■ Assigned task: Retype the material exactly, ending with the line containing "staining of squamous".

■ Raw data:
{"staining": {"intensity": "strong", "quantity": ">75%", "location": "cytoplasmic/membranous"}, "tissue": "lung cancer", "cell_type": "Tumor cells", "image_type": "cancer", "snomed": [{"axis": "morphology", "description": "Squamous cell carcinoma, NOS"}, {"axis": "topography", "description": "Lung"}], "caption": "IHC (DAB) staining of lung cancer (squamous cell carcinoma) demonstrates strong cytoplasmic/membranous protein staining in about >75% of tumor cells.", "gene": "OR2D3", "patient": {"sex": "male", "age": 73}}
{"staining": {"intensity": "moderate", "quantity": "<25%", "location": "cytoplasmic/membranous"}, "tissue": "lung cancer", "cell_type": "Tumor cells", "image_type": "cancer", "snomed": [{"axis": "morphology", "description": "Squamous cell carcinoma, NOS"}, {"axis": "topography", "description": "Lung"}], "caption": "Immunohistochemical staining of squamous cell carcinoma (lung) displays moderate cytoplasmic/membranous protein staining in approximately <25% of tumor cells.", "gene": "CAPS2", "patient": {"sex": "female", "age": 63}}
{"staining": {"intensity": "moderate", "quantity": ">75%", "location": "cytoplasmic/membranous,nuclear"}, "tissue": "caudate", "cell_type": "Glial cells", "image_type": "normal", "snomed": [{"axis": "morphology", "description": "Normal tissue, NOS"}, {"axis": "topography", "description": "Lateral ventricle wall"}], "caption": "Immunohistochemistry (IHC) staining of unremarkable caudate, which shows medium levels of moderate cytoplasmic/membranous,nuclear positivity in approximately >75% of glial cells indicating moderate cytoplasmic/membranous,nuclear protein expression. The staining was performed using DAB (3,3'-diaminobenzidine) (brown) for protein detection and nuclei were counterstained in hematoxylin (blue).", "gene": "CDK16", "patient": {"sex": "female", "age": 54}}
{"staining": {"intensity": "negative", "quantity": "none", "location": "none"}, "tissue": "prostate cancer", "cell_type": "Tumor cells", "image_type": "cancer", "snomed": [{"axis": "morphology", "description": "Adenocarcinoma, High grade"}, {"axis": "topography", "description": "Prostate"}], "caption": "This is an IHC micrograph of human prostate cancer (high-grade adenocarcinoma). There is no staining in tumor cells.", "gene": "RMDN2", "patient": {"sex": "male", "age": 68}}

■ Answer for the task:
{"staining": {"intensity": "strong", "quantity": ">75%", "location": "cytoplasmic/membranous"}, "tissue": "lung cancer", "cell_type": "Tumor cells", "image_type": "cancer", "snomed": [{"axis": "morphology", "description": "Squamous cell carcinoma, NOS"}, {"axis": "topography", "description": "Lung"}], "caption": "IHC (DAB) staining of lung cancer (squamous cell carcinoma) demonstrates strong cytoplasmic/membranous protein staining in about >75% of tumor cells.", "gene": "OR2D3", "patient": {"sex": "male", "age": 73}}
{"staining": {"intensity": "moderate", "quantity": "<25%", "location": "cytoplasmic/membranous"}, "tissue": "lung cancer", "cell_type": "Tumor cells", "image_type": "cancer", "snomed": [{"axis": "morphology", "description": "Squamous cell carcinoma, NOS"}, {"axis": "topography", "description": "Lung"}], "caption": "Immunohistochemical staining of squamous cell carcinoma (lung) displays moderate cytoplasmic/membranous protein staining in approximately <25% of tumor cells.", "gene": "CAPS2", "patient": {"sex": "female", "age": 63}}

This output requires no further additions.